▸ **What is required**: Would you output all the lines below precisely as they stand, leaving each picture out?

▸ **Available data**:
___
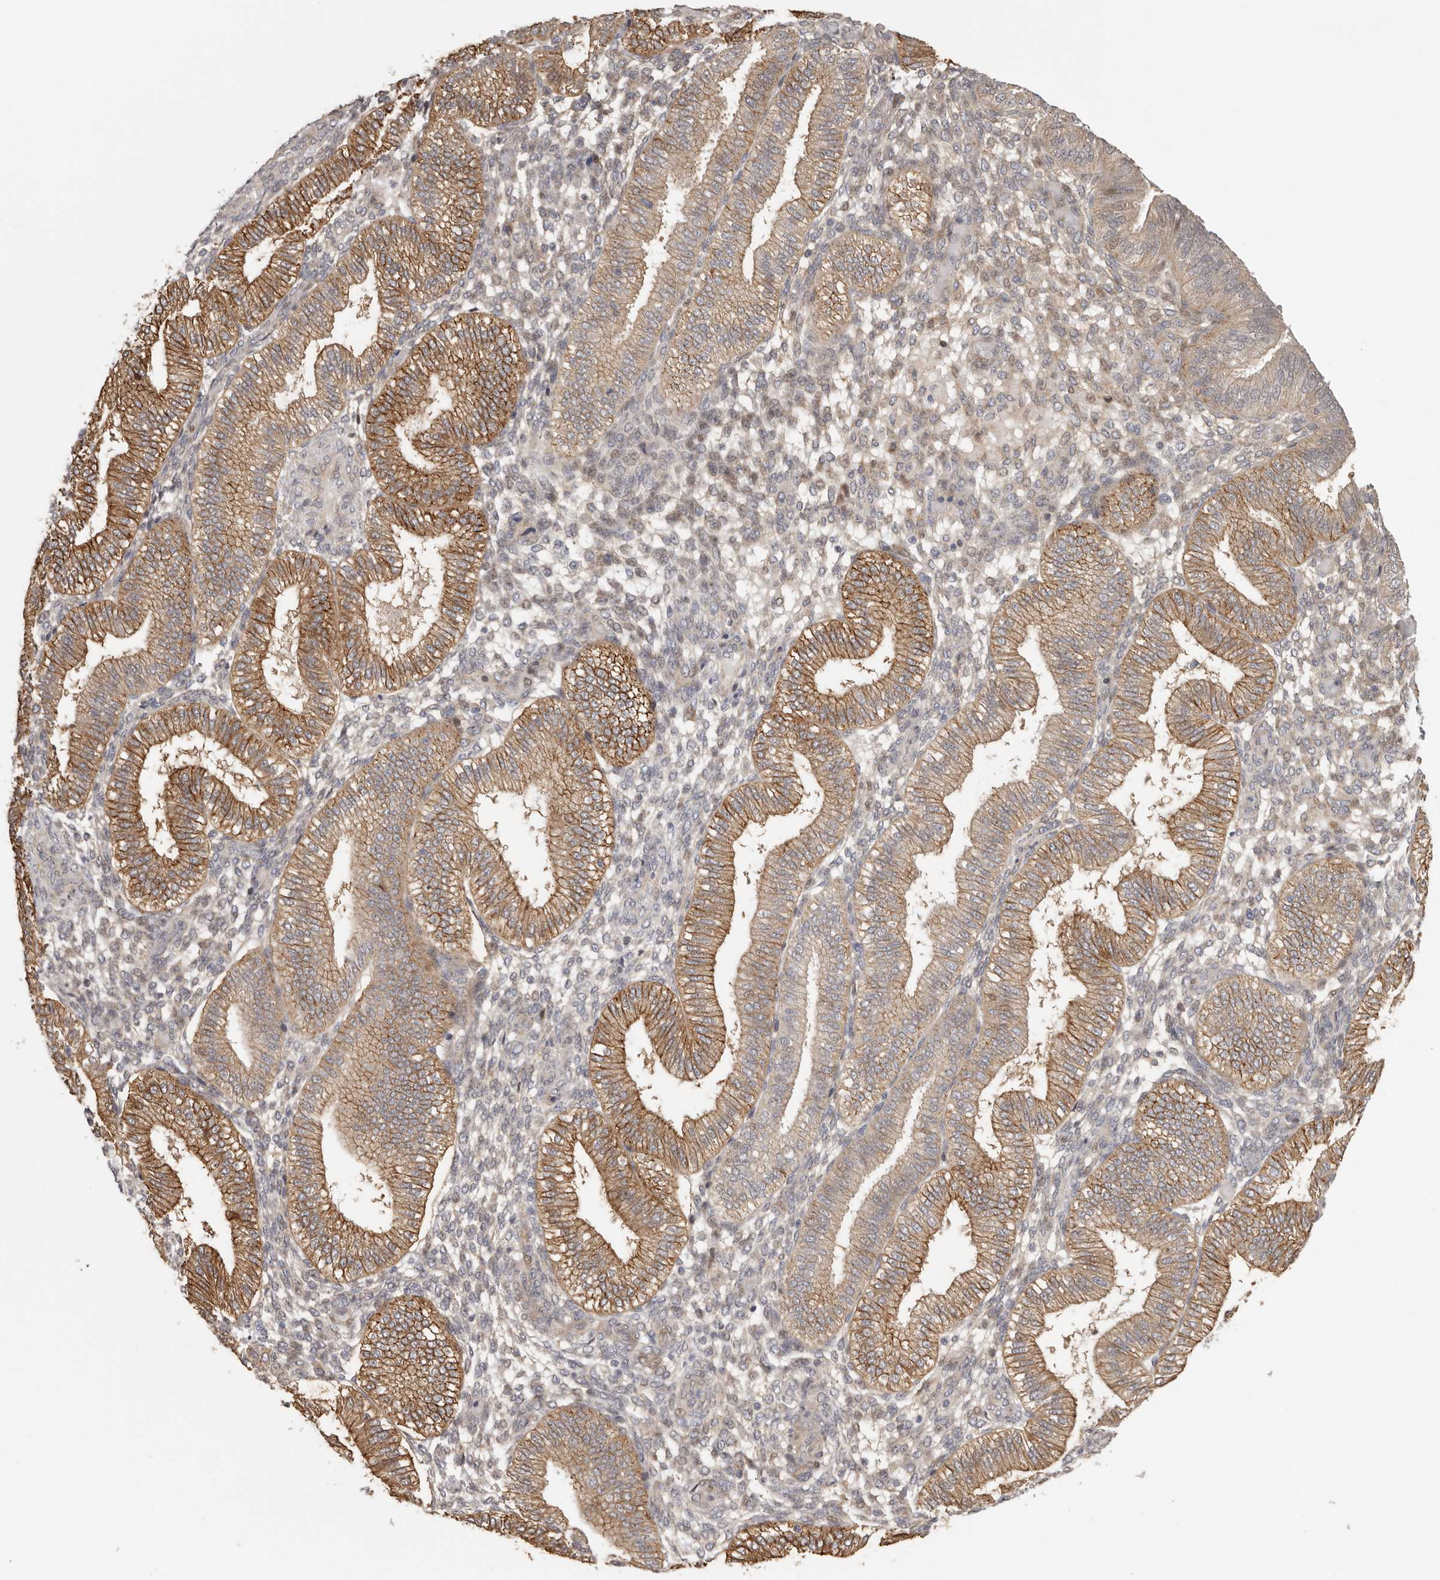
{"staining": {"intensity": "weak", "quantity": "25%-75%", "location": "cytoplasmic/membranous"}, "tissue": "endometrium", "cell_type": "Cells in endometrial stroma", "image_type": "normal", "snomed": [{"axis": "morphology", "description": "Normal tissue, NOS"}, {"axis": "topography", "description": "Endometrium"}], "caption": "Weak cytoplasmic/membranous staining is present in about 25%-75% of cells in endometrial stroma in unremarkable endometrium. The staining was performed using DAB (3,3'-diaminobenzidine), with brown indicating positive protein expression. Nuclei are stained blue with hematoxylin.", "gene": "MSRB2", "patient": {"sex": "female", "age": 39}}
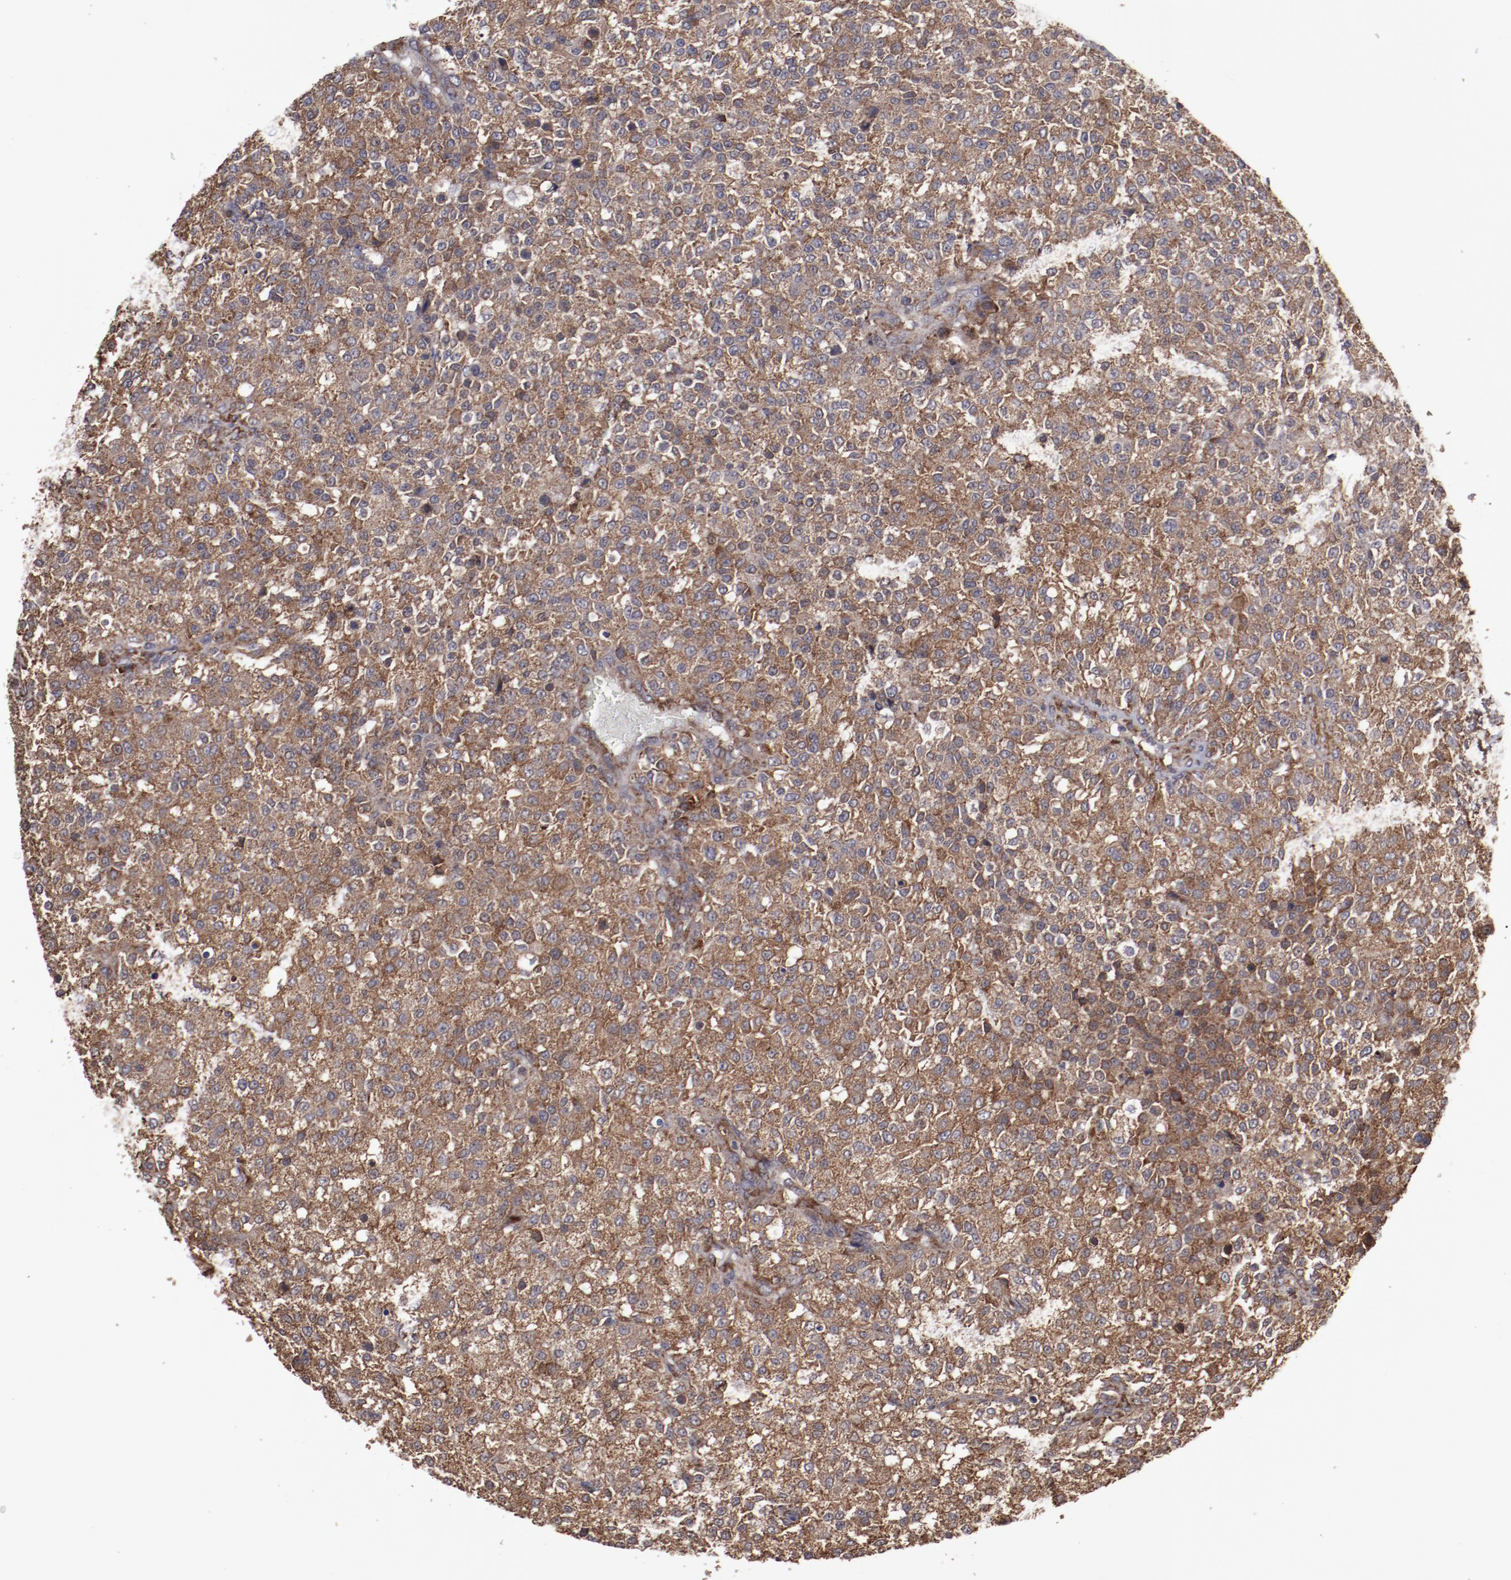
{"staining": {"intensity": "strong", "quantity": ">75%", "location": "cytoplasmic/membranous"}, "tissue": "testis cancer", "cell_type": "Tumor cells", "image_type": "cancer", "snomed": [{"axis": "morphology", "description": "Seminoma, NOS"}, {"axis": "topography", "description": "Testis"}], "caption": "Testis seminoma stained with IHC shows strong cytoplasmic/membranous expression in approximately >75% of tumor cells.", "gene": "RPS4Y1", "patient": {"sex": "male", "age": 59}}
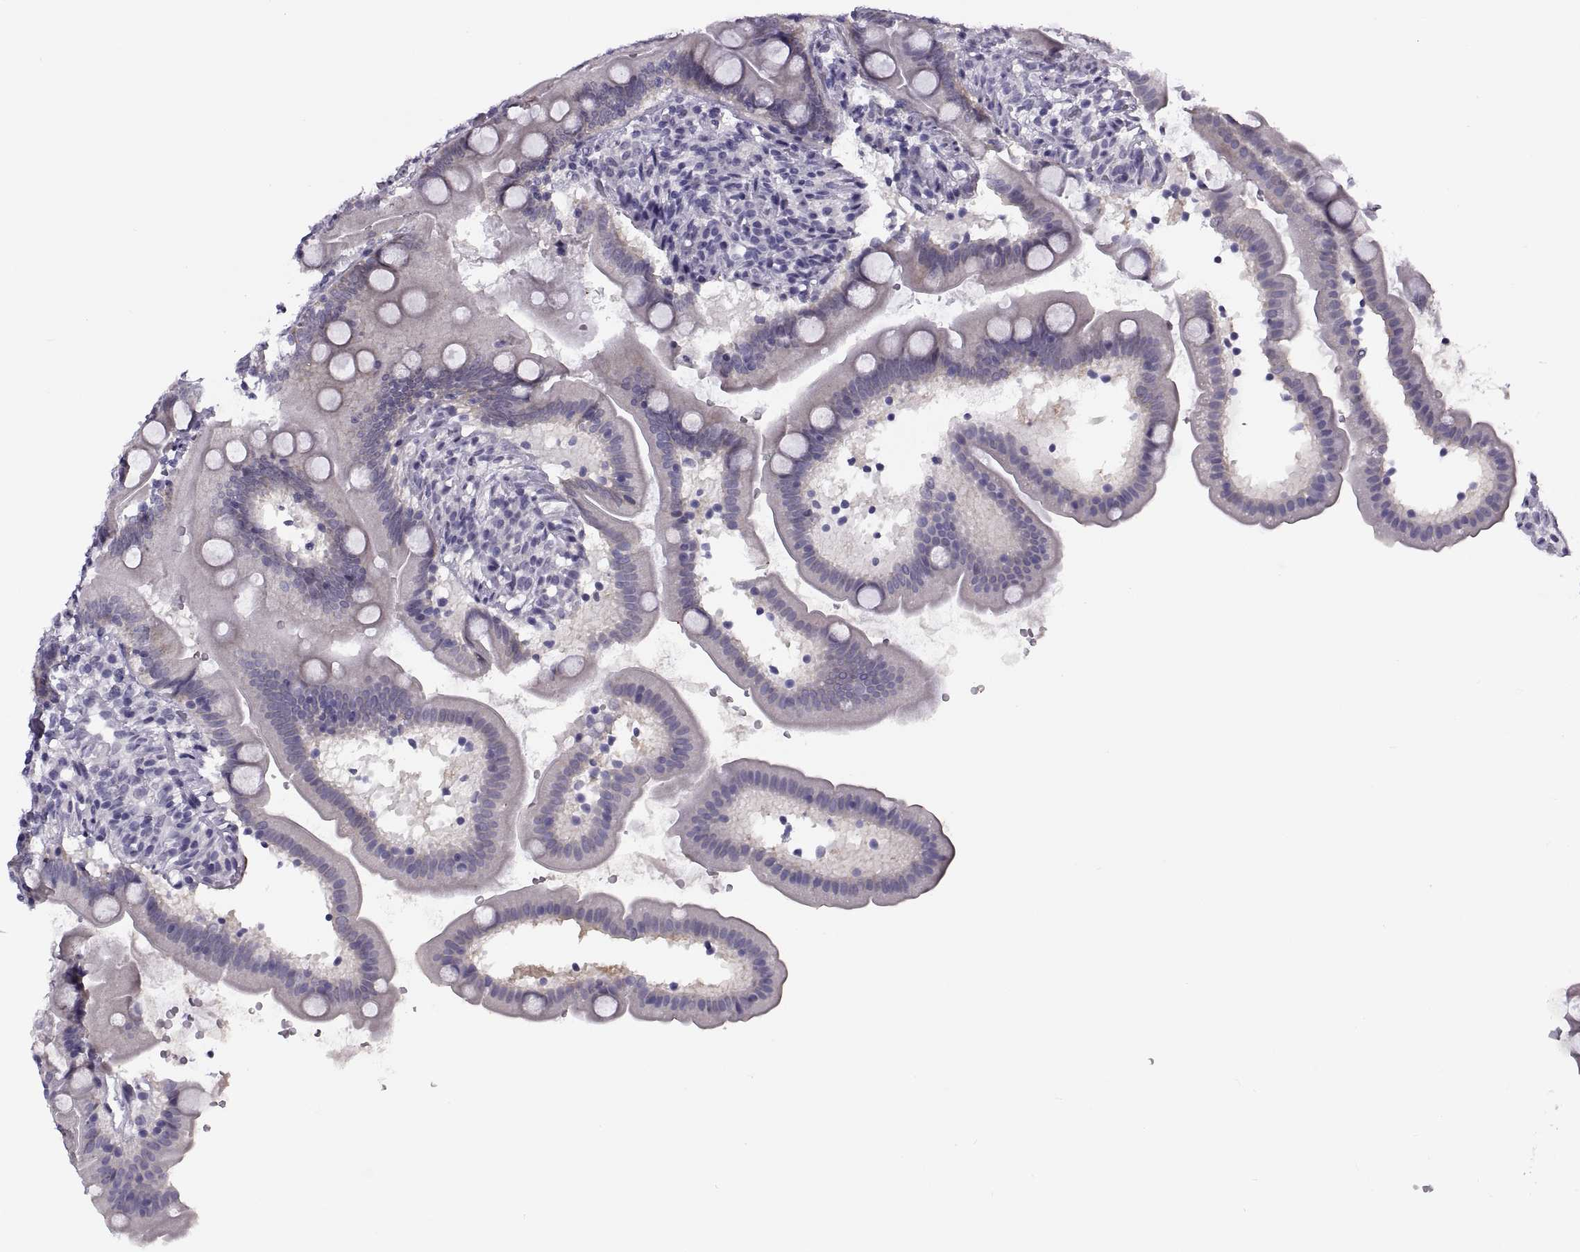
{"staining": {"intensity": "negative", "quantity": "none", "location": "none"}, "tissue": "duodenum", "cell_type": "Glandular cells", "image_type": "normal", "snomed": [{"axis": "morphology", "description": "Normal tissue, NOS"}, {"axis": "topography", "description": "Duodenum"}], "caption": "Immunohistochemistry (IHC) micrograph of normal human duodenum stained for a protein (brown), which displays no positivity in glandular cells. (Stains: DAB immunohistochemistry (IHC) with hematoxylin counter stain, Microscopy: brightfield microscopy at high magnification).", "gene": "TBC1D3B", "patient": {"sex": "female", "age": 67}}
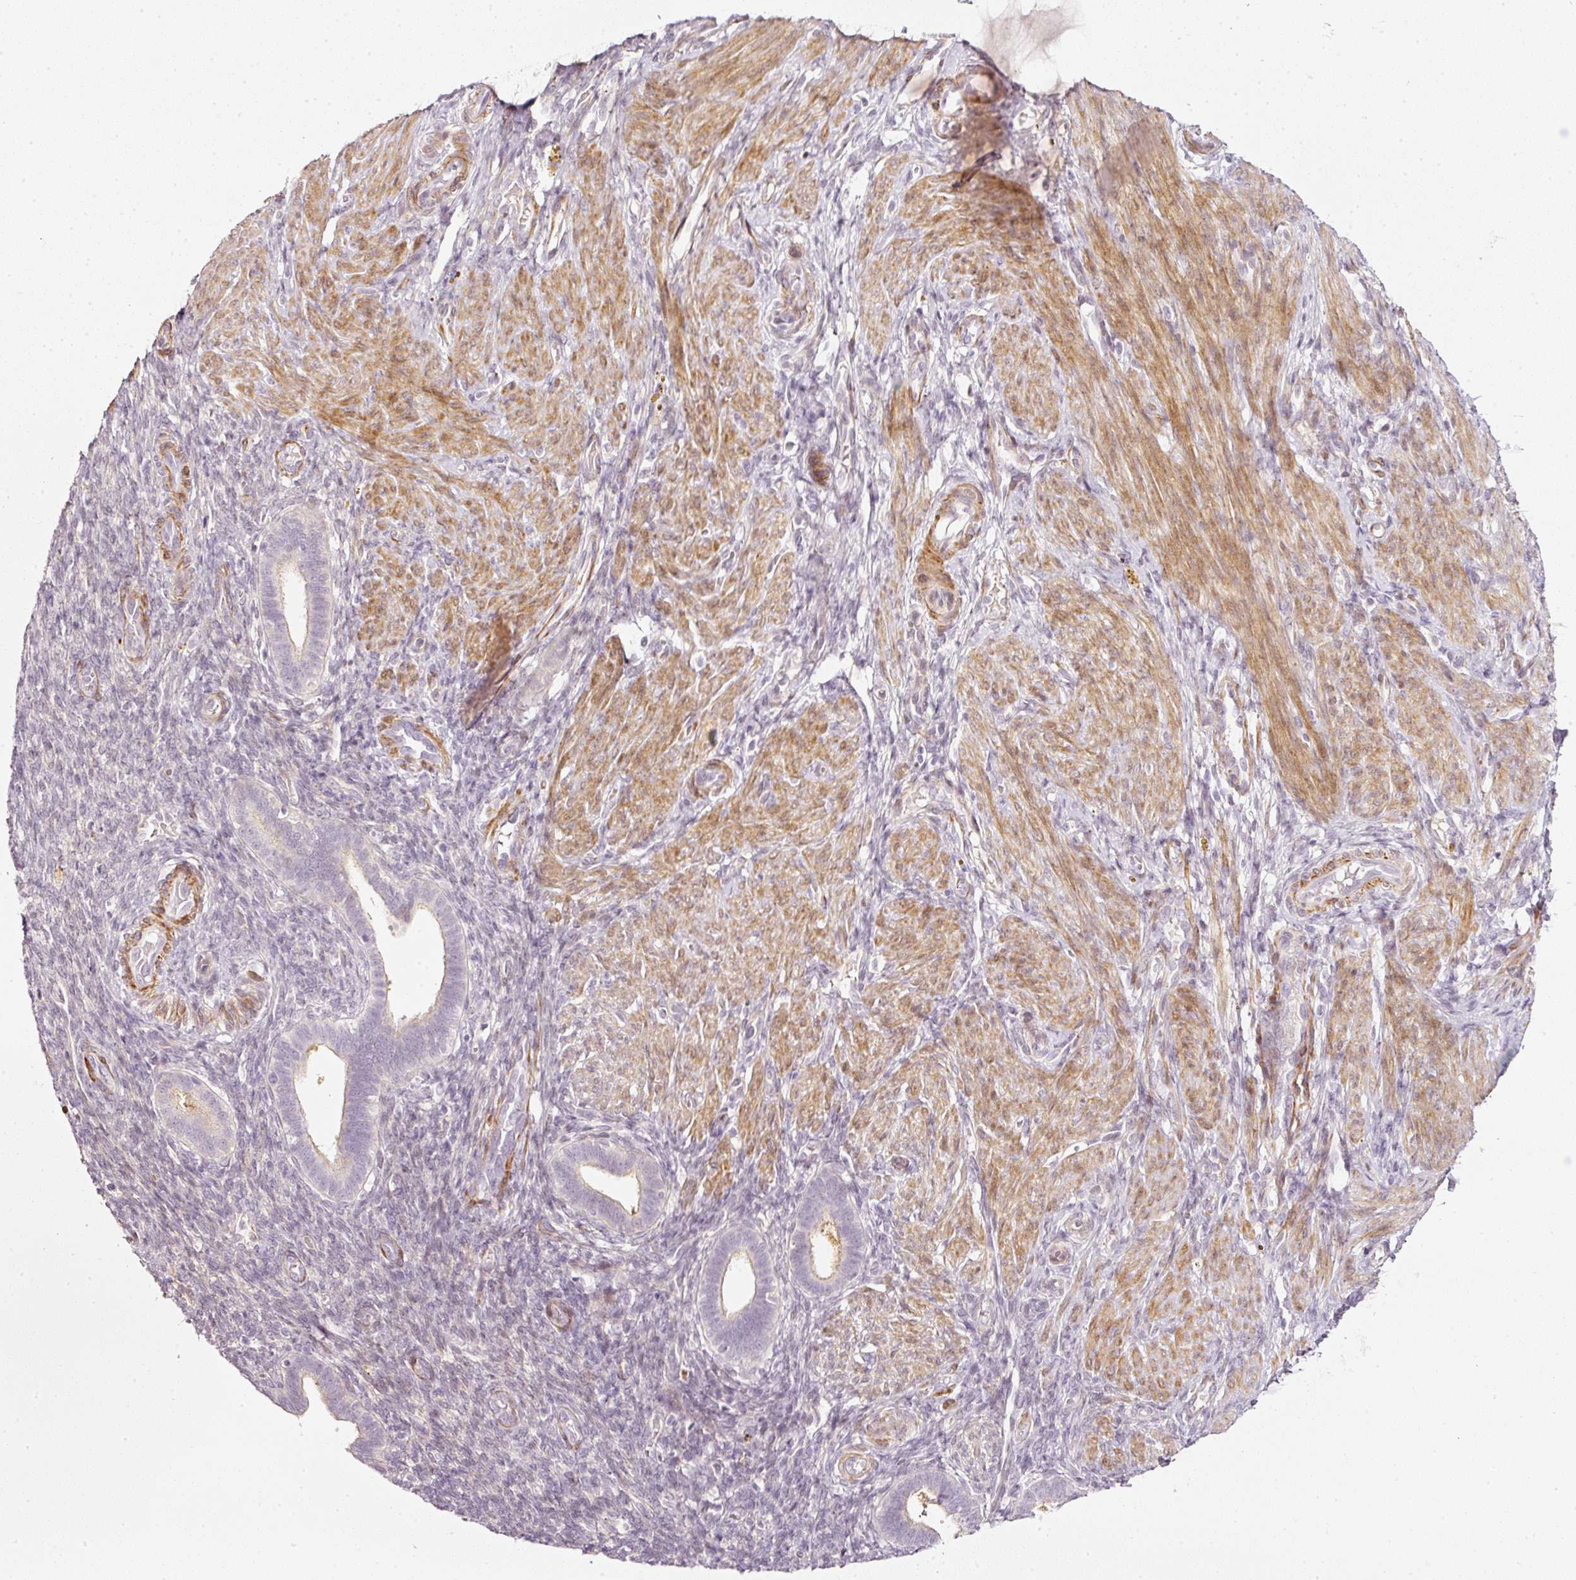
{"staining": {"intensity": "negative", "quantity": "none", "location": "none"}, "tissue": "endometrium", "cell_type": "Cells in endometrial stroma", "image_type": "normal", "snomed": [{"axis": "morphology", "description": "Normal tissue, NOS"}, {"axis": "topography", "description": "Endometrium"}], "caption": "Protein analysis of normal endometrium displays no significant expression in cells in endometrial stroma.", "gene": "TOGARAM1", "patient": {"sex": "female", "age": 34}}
___
▸ **Exercise response**:
{"staining": {"intensity": "weak", "quantity": "25%-75%", "location": "cytoplasmic/membranous"}, "tissue": "endometrium", "cell_type": "Cells in endometrial stroma", "image_type": "normal", "snomed": [{"axis": "morphology", "description": "Normal tissue, NOS"}, {"axis": "topography", "description": "Endometrium"}], "caption": "Weak cytoplasmic/membranous staining is present in about 25%-75% of cells in endometrial stroma in unremarkable endometrium. The staining was performed using DAB (3,3'-diaminobenzidine), with brown indicating positive protein expression. Nuclei are stained blue with hematoxylin.", "gene": "MSRB2", "patient": {"sex": "female", "age": 39}}
{"staining": {"intensity": "strong", "quantity": ">75%", "location": "cytoplasmic/membranous"}, "tissue": "testis cancer", "cell_type": "Tumor cells", "image_type": "cancer", "snomed": [{"axis": "morphology", "description": "Seminoma, NOS"}, {"axis": "topography", "description": "Testis"}], "caption": "Testis seminoma stained with IHC shows strong cytoplasmic/membranous expression in approximately >75% of tumor cells.", "gene": "RPS4Y1", "patient": {"sex": "male", "age": 59}}
{"staining": {"intensity": "negative", "quantity": "none", "location": "none"}, "tissue": "duodenum", "cell_type": "Glandular cells", "image_type": "normal", "snomed": [{"axis": "morphology", "description": "Normal tissue, NOS"}, {"axis": "topography", "description": "Duodenum"}], "caption": "Immunohistochemistry (IHC) micrograph of normal human duodenum stained for a protein (brown), which displays no positivity in glandular cells. (Stains: DAB immunohistochemistry (IHC) with hematoxylin counter stain, Microscopy: brightfield microscopy at high magnification).", "gene": "TBC1D3B", "patient": {"sex": "female", "age": 67}}
{"staining": {"intensity": "negative", "quantity": "none", "location": "none"}, "tissue": "endometrium", "cell_type": "Cells in endometrial stroma", "image_type": "normal", "snomed": [{"axis": "morphology", "description": "Normal tissue, NOS"}, {"axis": "topography", "description": "Endometrium"}], "caption": "Protein analysis of normal endometrium displays no significant expression in cells in endometrial stroma.", "gene": "TOGARAM1", "patient": {"sex": "female", "age": 34}}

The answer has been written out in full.